Todo mundo é bonito


Ana Elisa Ribeiro, Digestivo Cultural

“Não é bem assim, eu sei. O que é bonito para você? Não sei. Não me perguntem o que vejo em todo mundo que me parece prazeroso, mas eu vejo. Melhor: eu tenho visto. Não é sempre assim. Talvez eu não tenha me apercebido de que os detalhes costumam ser melhores do que o conjunto da obra. Às vezes o contrário: o todo é melhor do que as partes, sem ser sequer a soma delas. Não é. E isso sem falar no jeito, no charme ou na ginga, na aura ou no clima, que fazem com que a beleza aumente ou diminua. Isso sem falar que a trilha sonora melhora muita cena. Que o título amplia o sentido do texto. Que a qualidade da tinta nem sempre sustenta o quadro.

Dia desses falávamos, em dois ou três num conversê à toa, dentro de um carro ou numa mesa de bar, não me recordo, sobre o padrão. Não, não era nada disso. Era um almoço pós-trabalho, num restaurante comum em Brasília, quando tivemos tempo de falar de coisas cotidianas. E ali estávamos dois mineiros, um carioca, um paulista e um paraibano falando da beleza, das pessoas e dos delírios de lindeza. Na diversidade de nós mesmos, ali, naquela mesa tão improvável, já fazíamos parte da amostragem propensa aos gostos e às modalizações mais outras. Um paraibano de olhos claros, um carioca muito magro, um paulista de cabelos lisos, um mineiro forte e uma mineira Frida Kahlo. E dizíamos do que a publicidade reforça que a cultura não deixa. Neste mundo de imprudentes padrões A ou B, a nossa existência genotípica desobediente ajuda a atrapalhar as campanhas para que sejamos mais ou menos iguais. Quem não levou uma foto da atriz ao cabeleireiro? Faça assim, por favor? Meus resultados foram sempre trágicos porque meu cabelo é brasileiro, enquanto a atriz era europeia. Quem não invejou um braço, uma perna ou um peito? Mas quem é que traz essas sensações de que o que eu tenho não serve de modelo? Que o digam estas sobrancelhas atípicas, que às vezes querem que eu desbaste... mas só quando não estão na moda. Minha alegria mais sossegada é quando Malu Mader, Patrícia França ou Marisa Monte estão na moda, saem nas capas e dão entrevistas. As sobrancelhas cheias podem dormir em paz, até a próxima novela.

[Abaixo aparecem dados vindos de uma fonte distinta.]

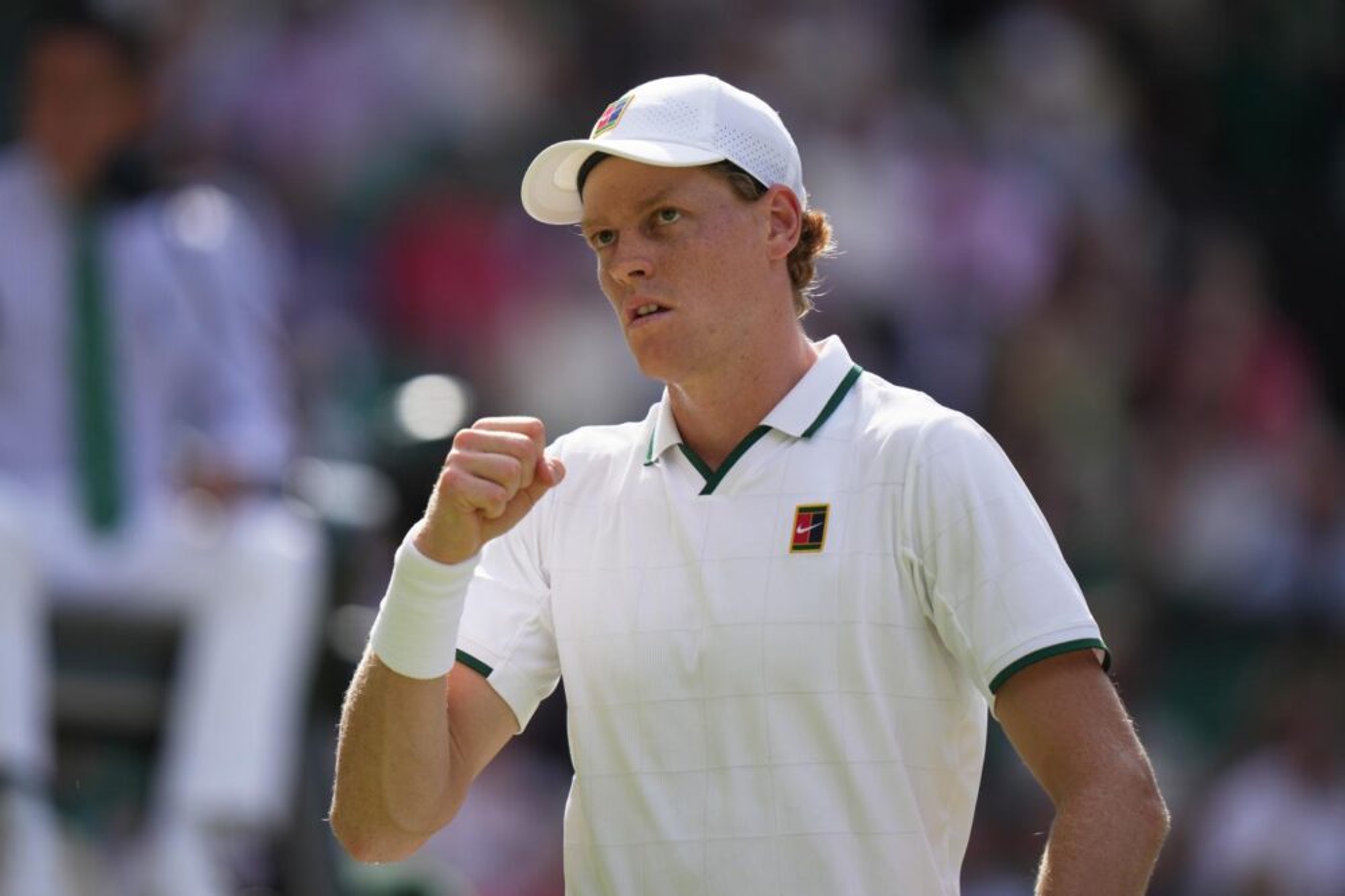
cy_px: 448
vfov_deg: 3.4
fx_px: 14939
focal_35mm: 400
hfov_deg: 5.2
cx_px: 672
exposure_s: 1/2500
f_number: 2.8
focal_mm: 400
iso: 200
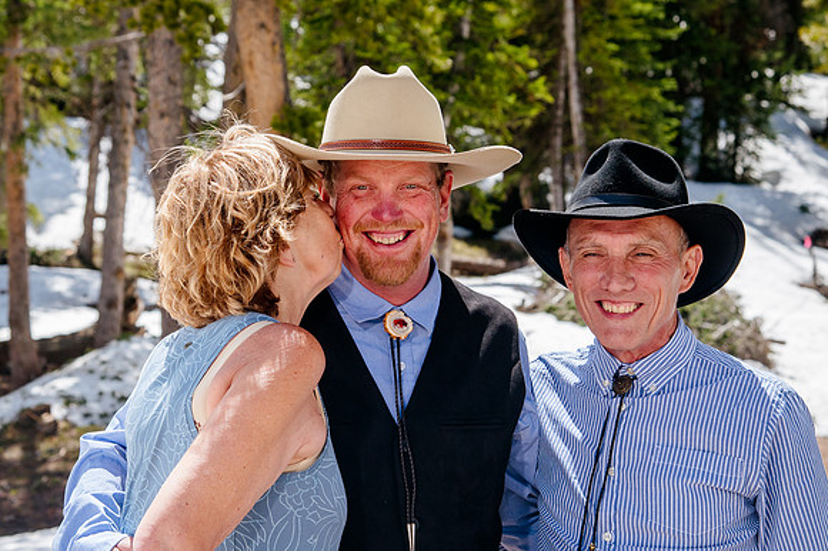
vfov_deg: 14.8
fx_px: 2127
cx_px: 335
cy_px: 253
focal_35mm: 93
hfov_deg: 22.0
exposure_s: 1/320
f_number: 7.1
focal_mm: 65
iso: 400
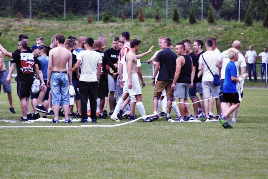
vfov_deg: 4.6
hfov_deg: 6.9
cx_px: 134
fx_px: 2233
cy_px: 90
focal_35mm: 300
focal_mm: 200
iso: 200
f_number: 5.6
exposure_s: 1/640
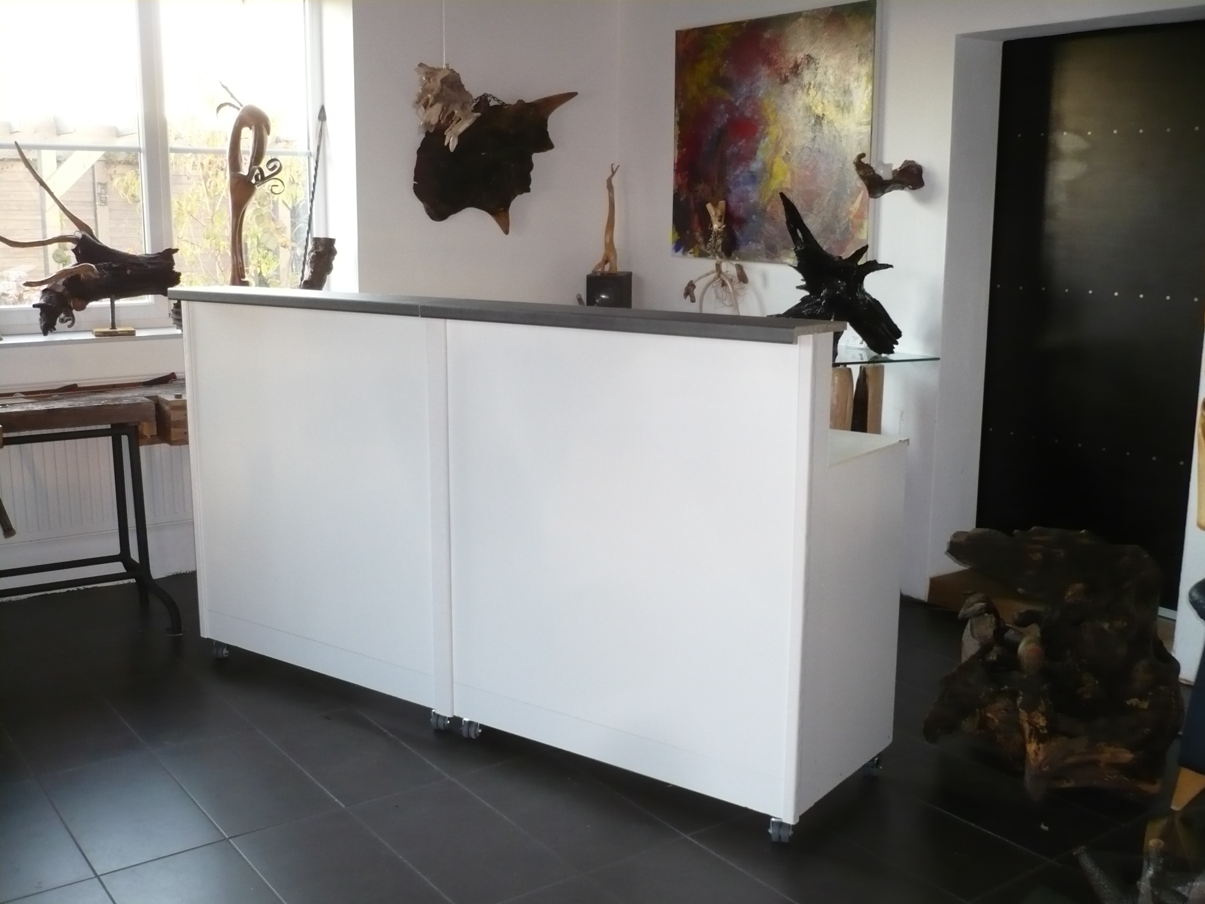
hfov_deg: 52.6
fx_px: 1218
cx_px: 602
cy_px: 452
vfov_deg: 40.7
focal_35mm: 35
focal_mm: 5.8
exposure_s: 1/30
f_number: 2.8
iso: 250
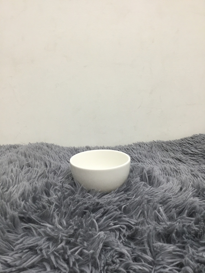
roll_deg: +1.2
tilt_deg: -11.6
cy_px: 136
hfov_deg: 45.4
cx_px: 102
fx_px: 245
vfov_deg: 58.4
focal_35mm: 31
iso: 100
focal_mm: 3.3
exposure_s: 1/33
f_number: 2.4
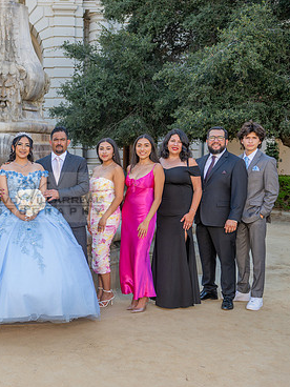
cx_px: 22
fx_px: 525
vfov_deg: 40.4
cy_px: 197
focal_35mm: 47
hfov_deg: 29.4
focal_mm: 31
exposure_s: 1/200
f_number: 4
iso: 200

É dizer que bonita é a lourona peituda. É dizer que bacana é o macho polígamo. É dizer que magrelas são preferíveis a gorduchas. É dizer que cabelos lisos são o sonho de consumo de um país inteiro de encaracoladas. É dizer que homens altos estão em falta. É dizer que não gosto de artifícios e mal uso batom. É dizer que homens preferem as carnes aos ossos. E assim fomos tecendo uma tarde inteira de recomeços sobre a beleza.

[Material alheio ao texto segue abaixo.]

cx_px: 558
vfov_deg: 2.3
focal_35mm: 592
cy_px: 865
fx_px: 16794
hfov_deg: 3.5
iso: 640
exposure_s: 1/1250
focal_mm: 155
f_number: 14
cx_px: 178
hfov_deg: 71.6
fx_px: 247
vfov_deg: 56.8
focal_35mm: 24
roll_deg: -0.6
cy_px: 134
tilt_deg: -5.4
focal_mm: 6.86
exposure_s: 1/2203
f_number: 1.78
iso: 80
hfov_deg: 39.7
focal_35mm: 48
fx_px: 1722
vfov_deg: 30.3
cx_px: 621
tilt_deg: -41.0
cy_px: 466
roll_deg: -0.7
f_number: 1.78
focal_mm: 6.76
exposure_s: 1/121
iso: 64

Se a publicidade reforça um estilo Juliana Paes ou Carolina Dieckman, nossas vidas vão nos ensinando as rechonchudas que comem hambúrguer com batata frita. É na estria que a mulher se confirma? Não. É na celulite, muito desconhecida dos rapazes, que não sabiam nem diferenciar coisa de outra. São aquelas rajadas ou aquelas bolinhas? Eu quero é pegar.

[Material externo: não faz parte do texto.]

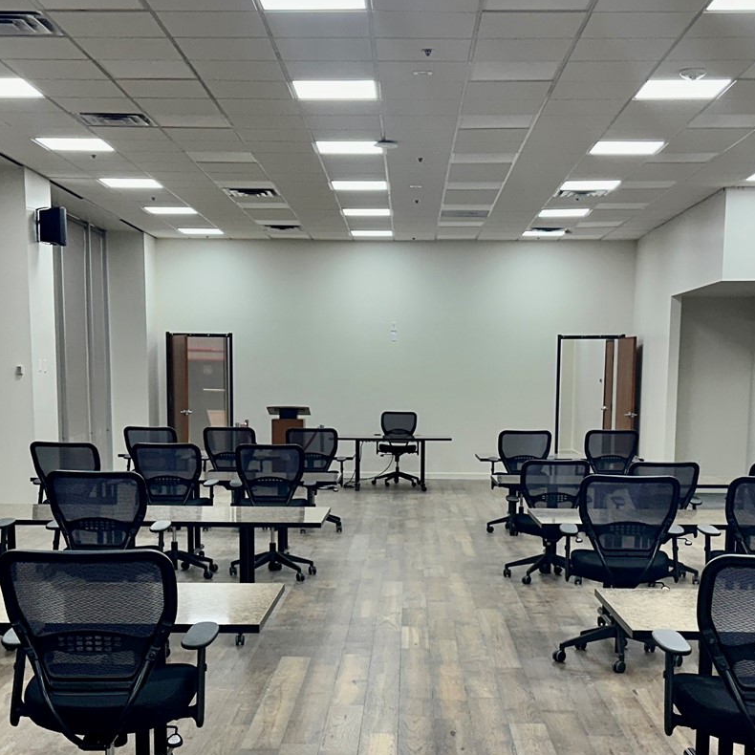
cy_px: 561
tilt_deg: -8.0
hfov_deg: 31.1
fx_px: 1357
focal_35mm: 55
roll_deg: -0.8
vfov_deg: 30.6
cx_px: 379
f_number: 1.78
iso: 125
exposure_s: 1/120
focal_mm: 6.86
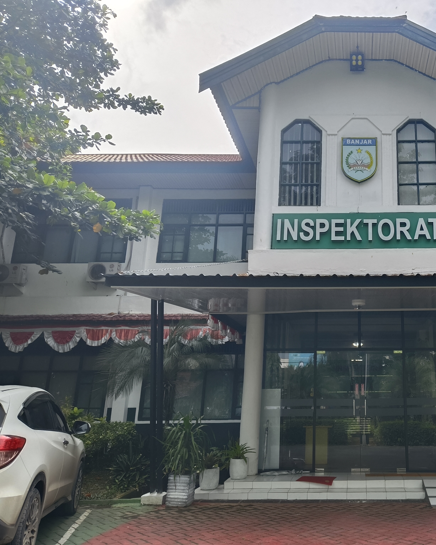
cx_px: 352
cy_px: 272
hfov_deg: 45.9
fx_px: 484
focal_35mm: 30
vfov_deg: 58.8
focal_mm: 5.56
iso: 50
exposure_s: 1/307
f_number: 1.88
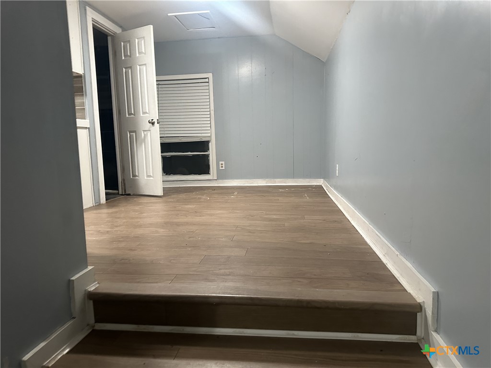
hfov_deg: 71.6
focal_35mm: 24
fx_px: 340
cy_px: 184
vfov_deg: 56.8
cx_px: 246
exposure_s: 1/60
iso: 500
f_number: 1.78
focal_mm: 6.86
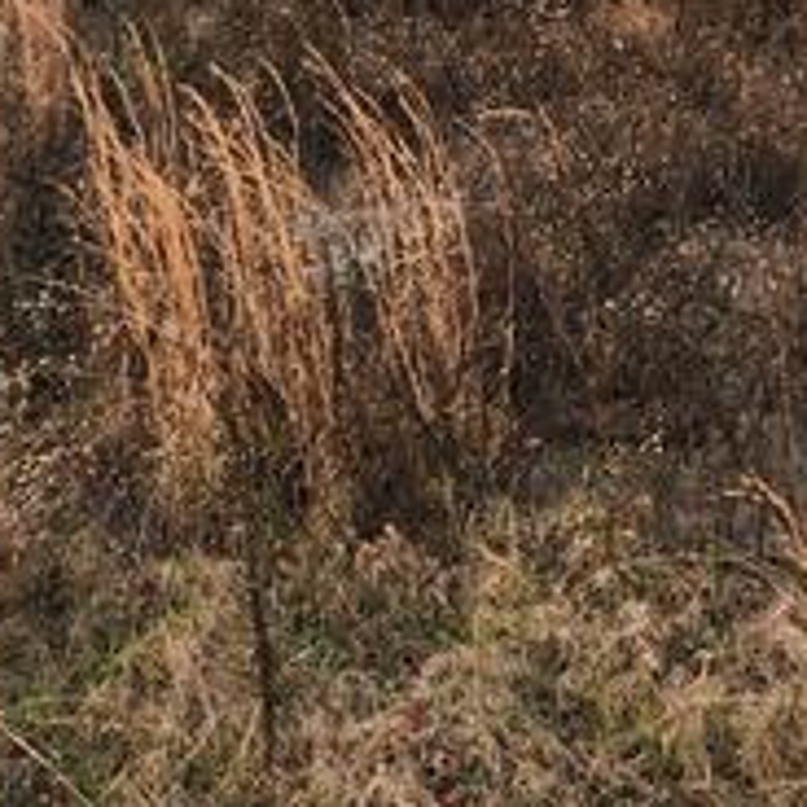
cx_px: 636
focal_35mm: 85
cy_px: -509
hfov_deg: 20.2
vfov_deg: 17.6
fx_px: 2242
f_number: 1.8
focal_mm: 5.4
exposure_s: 1/180
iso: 64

E lá íamos nós atravessando as bonitezas todas, quando chegamos à negação do padrão publicitário. Sentimos muito, Gisele, mas a minoria é só no banheiro. Aqui pra nós só vemos coxas que balançam e peitos de todos os tamanhos e jeitos. Caímos na gargalhada ao lembrar que sobrancelhas, cílios e bocas têm seus afetos e delícias. Todos.”